Pernik

Balasan dari Langit: Menunggu Kehancuran Israel atas Serangan Iran

Senin, 16 Juni 2025 | 18:45 WIB

Balasan dari Langit: Menunggu Kehancuran Israel atas Serangan Iran

Perang Iran-Israel (ilustrasi: Istimewa)

Iran tidak membalas secara gegabah. Ketika Israel meluncurkan rudal-rudalnya ke berbagai kota strategis seperti Isfahan, Tabriz, dan Mashhad pada Minggu, 15 Juni 2025, Iran memilih diam dalam 12 jam pertama. Namun, pada Senin, 16 Juni 2025, dunia menyaksikan bagaimana sebuah bangsa yang selama puluhan tahun dibungkam, dijatuhkan, dan dibatasi, menunjukkan kapasitas perlawanan dengan kekuatan iman, takwa, dan ilmu pengetahuan.

 

Lebih dari 350 rudal dan drone diluncurkan dari berbagai wilayah Iran menuju fasilitas militer Israel di Negev, Haifa, dan dataran Tiberias. Ini adalah pertama kalinya Iran secara resmi menyerang Israel secara langsung, bukan lewat proksi. Sejak Revolusi Islam 1979, inilah saat paling menentukan ketika Iran menyampaikan kepada dunia: kami siap berdiri sendiri.

 

Serangan Israel pada 15 Juni 2025 diberi nama “Operasi Rising Lion”. Lebih dari 100 titik strategis di Iran menjadi sasaran. Data dari Kementerian Kesehatan Iran mencatat sedikitnya 224 orang tewas, termasuk 60 anak-anak, dan lebih dari 1.200 lainnya luka-luka. Target utama mencakup fasilitas rudal di Isfahan, kantor komunikasi militer di Mashhad, dan sejumlah basis IRGC. Israel berdalih bahwa serangan ini merupakan “langkah preemptif,” tetapi justifikasi tersebut ditanggapi dunia dengan protes, termasuk dari negara-negara Non-Blok.

·····

TUGAS: Teruskan tulisan di atas tentang serangan balasan Iran terhadap Israel, dimulai sesudah kalimat terakhirnya.

·····

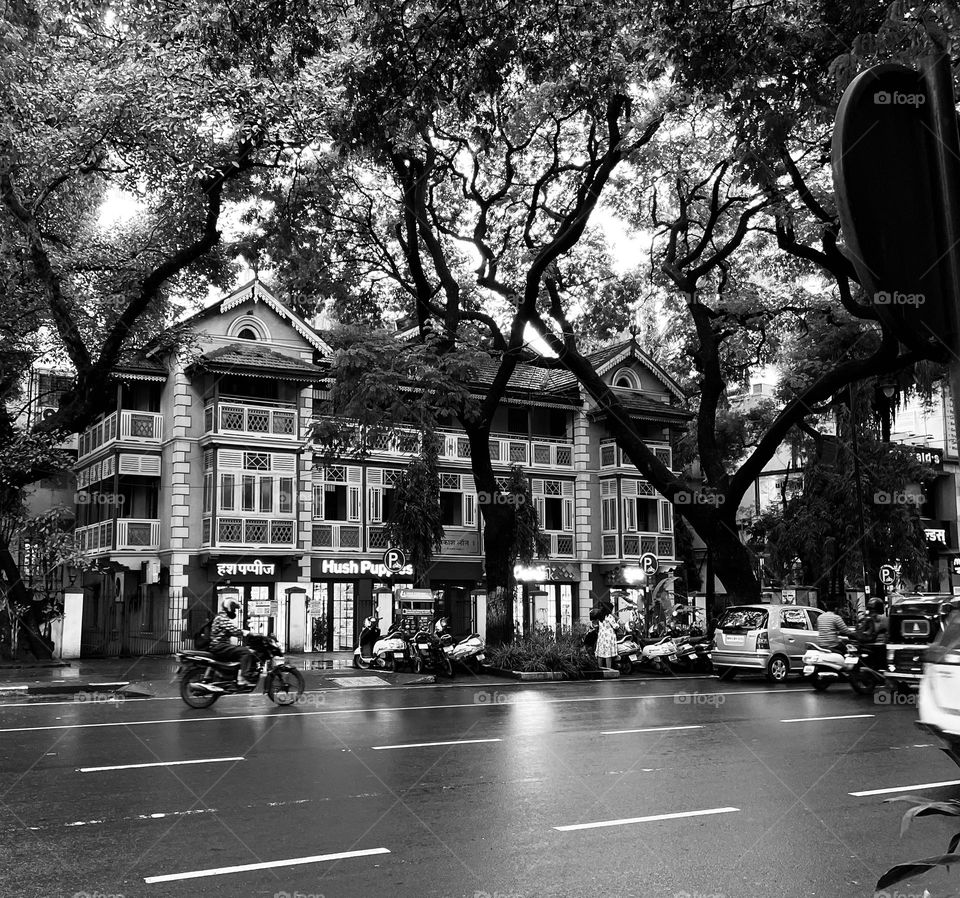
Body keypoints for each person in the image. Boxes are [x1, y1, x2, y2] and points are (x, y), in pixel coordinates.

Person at [209, 598, 257, 687]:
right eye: (234, 609)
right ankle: (243, 678)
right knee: (245, 652)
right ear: (229, 608)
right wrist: (247, 633)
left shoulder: (221, 617)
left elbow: (231, 631)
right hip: (219, 645)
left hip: (221, 645)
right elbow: (234, 630)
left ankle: (232, 677)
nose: (234, 612)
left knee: (238, 651)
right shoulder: (222, 618)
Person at [595, 605, 619, 670]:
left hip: (601, 636)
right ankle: (609, 669)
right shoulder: (609, 616)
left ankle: (600, 668)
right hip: (608, 636)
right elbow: (615, 626)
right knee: (608, 654)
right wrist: (618, 623)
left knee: (600, 653)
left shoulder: (600, 616)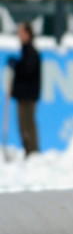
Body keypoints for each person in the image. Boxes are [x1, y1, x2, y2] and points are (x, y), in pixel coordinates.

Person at [7, 22, 41, 156]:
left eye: (21, 32)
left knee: (27, 125)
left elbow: (27, 70)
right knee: (23, 125)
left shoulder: (31, 52)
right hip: (24, 95)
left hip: (28, 96)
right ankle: (29, 151)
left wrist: (16, 65)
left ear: (27, 34)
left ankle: (32, 152)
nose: (18, 35)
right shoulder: (25, 51)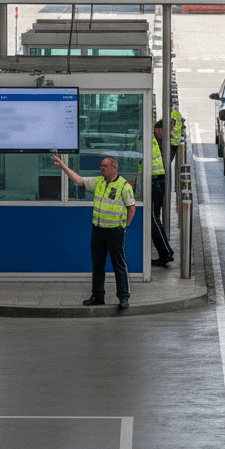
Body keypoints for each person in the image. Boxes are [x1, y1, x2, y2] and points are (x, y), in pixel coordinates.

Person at [51, 153, 135, 311]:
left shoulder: (124, 186)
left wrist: (124, 227)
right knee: (98, 265)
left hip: (115, 232)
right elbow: (78, 180)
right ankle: (98, 296)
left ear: (114, 167)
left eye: (104, 166)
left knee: (119, 265)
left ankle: (124, 297)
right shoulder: (99, 182)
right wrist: (63, 166)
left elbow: (131, 208)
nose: (101, 168)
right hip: (98, 231)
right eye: (101, 166)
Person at [150, 121, 175, 267]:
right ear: (157, 129)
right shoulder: (154, 140)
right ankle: (166, 252)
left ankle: (165, 253)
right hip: (154, 181)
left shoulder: (159, 142)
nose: (167, 135)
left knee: (153, 218)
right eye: (165, 131)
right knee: (154, 218)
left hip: (155, 182)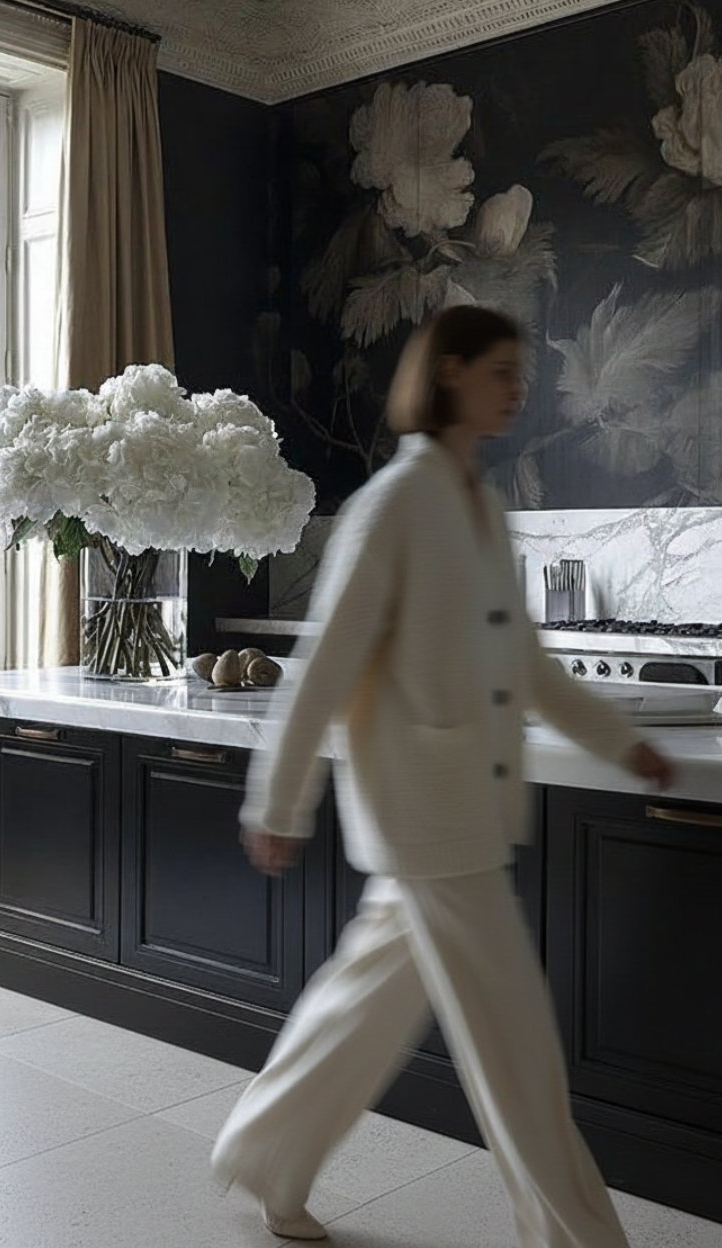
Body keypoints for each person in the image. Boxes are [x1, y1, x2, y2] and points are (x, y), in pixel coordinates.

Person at [210, 305, 675, 1246]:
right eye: (503, 370)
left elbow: (530, 668)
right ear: (452, 374)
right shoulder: (395, 505)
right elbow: (329, 663)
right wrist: (279, 798)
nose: (521, 387)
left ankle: (270, 1158)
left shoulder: (480, 507)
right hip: (427, 818)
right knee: (517, 1050)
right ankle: (580, 1236)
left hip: (461, 809)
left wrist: (621, 739)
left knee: (366, 1005)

·····

JAWABAN:
Sebaliknya, Iran meluncurkan serangan balasan pada 16 Juni yang diprogram secara presisi dan penuh pertimbangan etis. Tidak ada rumah sakit atau kawasan sipil yang dijadikan target. Laporan dari sejumlah lembaga pemantau menyatakan bahwa 80 persen rudal Iran diarahkan ke fasilitas militer aktif, termasuk pangkalan udara Ramon, pos radar Iron Dome, dan pusat komando Elbit Systems di Negev. Di pihak Israel, laporan resmi mencatat 24 korban tewas dan 592 luka-luka akibat serangan Iran. Sistem pertahanan udara seperti Iron Dome dan David’s Sling hanya mampu mencegat 70–80 persen dari total serangan, menandakan efektivitas Iran dalam menembus pertahanan berlapis Israel.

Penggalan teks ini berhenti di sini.